En ce qui touche la vieillesse, les statistiques nous montrent qu'elle n'est aux yeux du jury, suivant en cela instinctivement les principes rationnels, qu'une cause de sévérité de plus (ci-dessus, n° 273); car c'est parmi les accusés âgés de plus de soixante ans que le nombre des déclarations de culpabilité, comparé à celui des acquittements, est le plus grand (1).

§ 3. Altérations des facultés de l'âme quant à leur influence sur les conditions de l'imputabilité et de la culpabilité.

1° Suivant la science rationnelle.

302. Le développement graduel des facultés de l'âme, dont nous venons de traiter, ne se produit pas toujours en l'homme régulièrement, ou bien, une fois produit, ne se maintient pas toujours intact. La loi assignée à chaque être dans la création semble dévier quelquefois de son cours ordinaire. Sous l'empire de causes tenant elles-mêmes à des lois plus générales bien qu'ignorées, des irrégularités, des accidents se présentent. Par combien de points les facultés de l'âme ne sont-elles pas susceptibles d'avorter, de s'affaiblir ou de se désordonner! Combien de variété dans les causes, dans les effets, dans le degré de semblables altérations!

Le criminaliste ne peut plus se borner ici aux enseignements de la psychologie et de la physiologie, qui font leur étude l'une de l'âme, et l'autre de la vie à l'état normal; il lui faut recourir à ceux de la médecine légale ou judiciaire, qui étudie dans l'homme les défectuosités ou les altérations dont il peut être frappé.

303. Est-ce à dire que la loi pénale doive entrer dans les détails, énumérer les diverses altérations mentales, au risque d'en omettre plusieurs, suivre en cela la médecine légale, s'égarer ou se mettre en la bonne voie avec elle, donnant un caractère légal à des termes techniques variables et différemment entendus?
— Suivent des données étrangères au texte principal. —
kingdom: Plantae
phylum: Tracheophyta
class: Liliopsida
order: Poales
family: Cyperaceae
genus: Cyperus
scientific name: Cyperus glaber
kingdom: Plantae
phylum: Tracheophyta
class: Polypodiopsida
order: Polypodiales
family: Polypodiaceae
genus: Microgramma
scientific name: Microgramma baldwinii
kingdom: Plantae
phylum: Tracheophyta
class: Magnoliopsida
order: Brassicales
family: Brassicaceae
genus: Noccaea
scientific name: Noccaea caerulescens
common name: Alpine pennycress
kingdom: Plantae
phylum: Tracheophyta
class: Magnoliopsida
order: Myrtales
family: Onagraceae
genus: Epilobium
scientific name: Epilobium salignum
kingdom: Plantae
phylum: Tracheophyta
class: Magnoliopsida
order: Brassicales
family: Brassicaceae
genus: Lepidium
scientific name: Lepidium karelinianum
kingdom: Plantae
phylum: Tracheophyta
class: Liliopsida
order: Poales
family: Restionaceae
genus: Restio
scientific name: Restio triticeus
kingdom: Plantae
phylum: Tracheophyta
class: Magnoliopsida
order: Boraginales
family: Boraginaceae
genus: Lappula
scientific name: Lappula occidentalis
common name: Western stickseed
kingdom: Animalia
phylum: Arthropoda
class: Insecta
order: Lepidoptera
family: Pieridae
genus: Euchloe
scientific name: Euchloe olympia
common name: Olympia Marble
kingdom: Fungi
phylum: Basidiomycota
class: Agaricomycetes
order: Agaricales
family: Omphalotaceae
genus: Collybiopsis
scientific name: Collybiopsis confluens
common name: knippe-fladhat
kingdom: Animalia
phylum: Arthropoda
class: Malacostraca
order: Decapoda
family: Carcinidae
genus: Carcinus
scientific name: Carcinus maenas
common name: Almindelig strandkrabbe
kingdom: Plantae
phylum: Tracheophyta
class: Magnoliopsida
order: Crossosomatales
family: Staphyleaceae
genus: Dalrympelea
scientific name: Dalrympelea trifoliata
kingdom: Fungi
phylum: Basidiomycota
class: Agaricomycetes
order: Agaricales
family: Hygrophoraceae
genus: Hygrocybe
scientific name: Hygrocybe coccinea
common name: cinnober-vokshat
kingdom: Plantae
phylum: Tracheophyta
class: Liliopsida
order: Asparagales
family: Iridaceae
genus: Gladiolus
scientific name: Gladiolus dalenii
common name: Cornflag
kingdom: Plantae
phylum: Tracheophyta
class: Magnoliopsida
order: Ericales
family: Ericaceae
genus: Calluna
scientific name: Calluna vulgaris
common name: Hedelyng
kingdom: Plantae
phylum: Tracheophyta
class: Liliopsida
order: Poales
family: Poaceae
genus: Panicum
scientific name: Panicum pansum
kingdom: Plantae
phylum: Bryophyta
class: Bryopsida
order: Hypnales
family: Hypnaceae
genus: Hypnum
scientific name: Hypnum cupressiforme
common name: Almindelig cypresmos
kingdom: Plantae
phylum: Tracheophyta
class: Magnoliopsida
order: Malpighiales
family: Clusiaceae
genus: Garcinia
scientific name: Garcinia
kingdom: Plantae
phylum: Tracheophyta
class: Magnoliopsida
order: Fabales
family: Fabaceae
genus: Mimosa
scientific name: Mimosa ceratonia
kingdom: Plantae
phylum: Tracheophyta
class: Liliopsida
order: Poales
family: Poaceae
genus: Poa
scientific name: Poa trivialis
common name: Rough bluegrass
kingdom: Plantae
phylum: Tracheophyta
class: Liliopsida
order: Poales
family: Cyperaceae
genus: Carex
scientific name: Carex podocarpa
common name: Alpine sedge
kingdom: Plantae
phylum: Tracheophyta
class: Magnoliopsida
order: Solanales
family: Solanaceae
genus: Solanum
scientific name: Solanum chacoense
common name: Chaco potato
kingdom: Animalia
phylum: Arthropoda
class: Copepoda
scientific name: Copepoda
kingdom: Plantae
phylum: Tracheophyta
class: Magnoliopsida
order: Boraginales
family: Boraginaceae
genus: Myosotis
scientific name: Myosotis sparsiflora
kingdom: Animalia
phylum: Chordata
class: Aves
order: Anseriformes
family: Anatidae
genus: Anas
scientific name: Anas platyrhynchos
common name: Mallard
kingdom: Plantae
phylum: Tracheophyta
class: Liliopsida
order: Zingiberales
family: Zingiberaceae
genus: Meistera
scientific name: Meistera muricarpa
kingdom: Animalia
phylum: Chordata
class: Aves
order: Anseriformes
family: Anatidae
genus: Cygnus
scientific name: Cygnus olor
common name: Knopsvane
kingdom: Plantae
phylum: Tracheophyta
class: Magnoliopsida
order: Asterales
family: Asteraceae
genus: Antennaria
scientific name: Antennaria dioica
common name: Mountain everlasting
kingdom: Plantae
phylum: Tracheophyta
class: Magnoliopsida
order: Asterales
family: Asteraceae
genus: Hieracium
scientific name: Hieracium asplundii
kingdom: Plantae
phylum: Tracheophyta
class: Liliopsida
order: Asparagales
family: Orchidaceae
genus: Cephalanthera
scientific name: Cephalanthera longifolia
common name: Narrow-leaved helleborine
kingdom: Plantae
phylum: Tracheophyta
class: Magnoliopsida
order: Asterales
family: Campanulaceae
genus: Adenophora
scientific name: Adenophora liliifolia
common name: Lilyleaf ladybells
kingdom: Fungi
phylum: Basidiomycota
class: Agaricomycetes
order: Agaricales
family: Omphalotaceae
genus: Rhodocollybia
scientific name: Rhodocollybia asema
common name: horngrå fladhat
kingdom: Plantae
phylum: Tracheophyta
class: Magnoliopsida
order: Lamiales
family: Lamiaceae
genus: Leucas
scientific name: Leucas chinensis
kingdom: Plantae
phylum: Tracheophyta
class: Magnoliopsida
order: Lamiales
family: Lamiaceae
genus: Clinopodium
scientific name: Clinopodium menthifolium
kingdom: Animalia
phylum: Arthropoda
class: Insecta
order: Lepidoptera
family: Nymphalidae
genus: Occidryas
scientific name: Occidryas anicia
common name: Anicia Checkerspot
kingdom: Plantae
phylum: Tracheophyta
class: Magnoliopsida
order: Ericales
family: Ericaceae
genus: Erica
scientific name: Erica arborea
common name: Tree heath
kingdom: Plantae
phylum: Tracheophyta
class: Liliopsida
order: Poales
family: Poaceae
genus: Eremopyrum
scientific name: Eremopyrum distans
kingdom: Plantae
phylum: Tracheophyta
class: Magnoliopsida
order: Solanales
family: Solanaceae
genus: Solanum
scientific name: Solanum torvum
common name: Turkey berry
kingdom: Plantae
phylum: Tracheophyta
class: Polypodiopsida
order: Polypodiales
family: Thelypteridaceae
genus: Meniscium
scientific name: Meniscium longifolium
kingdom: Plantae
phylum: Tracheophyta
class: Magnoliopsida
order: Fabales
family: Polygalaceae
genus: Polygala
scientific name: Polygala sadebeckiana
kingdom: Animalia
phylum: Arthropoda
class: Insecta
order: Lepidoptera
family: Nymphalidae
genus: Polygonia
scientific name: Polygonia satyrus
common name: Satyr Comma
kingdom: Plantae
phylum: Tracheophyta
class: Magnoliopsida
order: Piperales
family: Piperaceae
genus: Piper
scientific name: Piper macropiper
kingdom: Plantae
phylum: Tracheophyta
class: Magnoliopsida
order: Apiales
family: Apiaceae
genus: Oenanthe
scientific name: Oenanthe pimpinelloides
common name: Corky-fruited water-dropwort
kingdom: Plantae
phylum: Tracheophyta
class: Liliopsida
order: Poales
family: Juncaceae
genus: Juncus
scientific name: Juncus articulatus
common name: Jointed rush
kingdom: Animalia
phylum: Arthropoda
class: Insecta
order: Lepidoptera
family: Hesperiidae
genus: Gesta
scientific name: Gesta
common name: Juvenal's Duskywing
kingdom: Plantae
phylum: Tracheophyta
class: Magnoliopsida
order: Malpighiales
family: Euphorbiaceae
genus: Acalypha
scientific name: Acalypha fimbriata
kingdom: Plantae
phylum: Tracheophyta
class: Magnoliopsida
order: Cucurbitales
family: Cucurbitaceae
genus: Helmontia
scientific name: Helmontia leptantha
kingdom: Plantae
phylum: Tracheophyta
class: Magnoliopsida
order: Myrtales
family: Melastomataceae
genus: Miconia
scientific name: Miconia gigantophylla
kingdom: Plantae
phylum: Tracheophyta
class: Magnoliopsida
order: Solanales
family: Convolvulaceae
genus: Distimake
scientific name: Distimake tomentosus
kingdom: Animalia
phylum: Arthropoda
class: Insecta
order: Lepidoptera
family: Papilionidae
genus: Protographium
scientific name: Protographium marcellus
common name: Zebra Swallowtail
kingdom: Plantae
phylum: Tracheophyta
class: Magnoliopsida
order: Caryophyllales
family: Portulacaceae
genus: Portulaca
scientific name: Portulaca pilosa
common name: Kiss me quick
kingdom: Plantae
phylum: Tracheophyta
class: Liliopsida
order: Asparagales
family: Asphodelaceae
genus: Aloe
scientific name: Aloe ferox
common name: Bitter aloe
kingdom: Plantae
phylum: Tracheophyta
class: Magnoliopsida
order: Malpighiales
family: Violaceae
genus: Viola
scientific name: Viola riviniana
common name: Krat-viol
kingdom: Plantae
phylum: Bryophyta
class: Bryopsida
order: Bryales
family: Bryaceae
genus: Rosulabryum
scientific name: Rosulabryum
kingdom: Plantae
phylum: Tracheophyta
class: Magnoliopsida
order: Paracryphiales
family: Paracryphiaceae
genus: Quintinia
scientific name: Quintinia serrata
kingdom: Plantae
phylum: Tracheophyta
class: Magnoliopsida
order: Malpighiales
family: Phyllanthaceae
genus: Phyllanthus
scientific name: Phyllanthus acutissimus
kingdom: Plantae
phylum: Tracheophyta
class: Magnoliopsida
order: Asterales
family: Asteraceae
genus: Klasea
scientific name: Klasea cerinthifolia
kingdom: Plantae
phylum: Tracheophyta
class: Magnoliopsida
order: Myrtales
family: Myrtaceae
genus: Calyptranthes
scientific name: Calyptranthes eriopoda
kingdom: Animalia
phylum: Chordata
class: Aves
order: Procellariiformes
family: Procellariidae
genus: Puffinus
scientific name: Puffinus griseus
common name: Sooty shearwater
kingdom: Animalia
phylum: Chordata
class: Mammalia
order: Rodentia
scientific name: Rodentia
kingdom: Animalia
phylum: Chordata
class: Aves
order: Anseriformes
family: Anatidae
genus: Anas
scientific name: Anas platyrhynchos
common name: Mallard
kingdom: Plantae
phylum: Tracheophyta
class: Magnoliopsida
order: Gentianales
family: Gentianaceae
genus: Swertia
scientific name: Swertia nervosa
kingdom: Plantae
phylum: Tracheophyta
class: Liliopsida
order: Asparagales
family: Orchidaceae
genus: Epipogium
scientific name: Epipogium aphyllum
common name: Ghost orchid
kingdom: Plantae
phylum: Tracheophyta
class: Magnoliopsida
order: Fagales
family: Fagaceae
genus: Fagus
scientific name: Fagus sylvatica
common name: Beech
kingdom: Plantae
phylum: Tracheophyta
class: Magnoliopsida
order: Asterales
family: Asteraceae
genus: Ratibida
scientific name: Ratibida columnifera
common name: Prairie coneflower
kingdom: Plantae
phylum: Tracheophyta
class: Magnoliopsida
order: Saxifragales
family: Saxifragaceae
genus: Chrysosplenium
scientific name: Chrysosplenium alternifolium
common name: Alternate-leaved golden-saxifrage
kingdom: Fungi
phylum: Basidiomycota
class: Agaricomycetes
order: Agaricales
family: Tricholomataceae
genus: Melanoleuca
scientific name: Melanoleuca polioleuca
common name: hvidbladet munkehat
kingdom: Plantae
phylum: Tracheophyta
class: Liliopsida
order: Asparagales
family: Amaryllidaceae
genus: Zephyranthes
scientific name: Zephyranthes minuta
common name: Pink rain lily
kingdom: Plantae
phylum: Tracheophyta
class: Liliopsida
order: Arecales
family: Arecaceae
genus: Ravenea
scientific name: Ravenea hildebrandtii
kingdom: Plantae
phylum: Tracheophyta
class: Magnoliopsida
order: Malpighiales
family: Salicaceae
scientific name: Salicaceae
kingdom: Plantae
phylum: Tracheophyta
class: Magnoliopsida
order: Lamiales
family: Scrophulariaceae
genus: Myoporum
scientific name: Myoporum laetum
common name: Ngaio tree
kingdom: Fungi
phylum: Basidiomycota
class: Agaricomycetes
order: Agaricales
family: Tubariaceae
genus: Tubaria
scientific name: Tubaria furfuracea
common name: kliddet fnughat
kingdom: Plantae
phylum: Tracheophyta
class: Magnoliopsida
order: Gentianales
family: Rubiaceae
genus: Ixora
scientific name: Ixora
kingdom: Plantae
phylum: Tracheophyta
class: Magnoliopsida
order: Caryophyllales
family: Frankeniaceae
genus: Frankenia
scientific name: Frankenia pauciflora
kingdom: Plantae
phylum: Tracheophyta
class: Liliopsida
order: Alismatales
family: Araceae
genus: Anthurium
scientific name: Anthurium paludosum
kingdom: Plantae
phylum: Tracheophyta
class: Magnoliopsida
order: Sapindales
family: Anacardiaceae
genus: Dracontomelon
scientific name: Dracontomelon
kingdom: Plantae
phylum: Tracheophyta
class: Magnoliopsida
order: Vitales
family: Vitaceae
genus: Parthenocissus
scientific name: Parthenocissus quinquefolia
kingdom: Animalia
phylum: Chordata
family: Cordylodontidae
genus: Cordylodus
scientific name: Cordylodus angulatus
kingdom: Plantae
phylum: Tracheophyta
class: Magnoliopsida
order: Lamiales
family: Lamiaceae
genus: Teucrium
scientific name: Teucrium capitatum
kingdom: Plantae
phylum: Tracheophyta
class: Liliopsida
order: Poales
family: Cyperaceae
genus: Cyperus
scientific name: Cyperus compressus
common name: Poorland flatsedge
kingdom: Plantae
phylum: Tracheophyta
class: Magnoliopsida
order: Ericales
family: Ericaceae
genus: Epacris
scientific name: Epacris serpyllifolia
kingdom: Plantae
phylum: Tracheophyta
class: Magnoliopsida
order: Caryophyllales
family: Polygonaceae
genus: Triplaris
Non, évidemment. Le législateur ne peut procéder ainsi. Il doit poser une règle générale, prise au point de vue exclusif du droit, qui puisse comprendre tous les cas. Ce sera ensuite à la jurisprudence à en faire, dans chaque cause, l'application.

304. Cette règle générale est facile à asseoir: il suffit de se reporter au rôle que joue dans les conditions de l'imputabilité et de la culpabilité chacune des facultés de l'âme dont nous avons déjà

(1) Voir Statistique criminelle pour 1856, p. XVI, et quant aux années antérieures le tableau correspondant, en chaque rapport.

donné l'analyse, et, suivant l'effet produit par la maladie mentale sur l'une ou sur l'autre de ces facultés, de tirer la conclusion.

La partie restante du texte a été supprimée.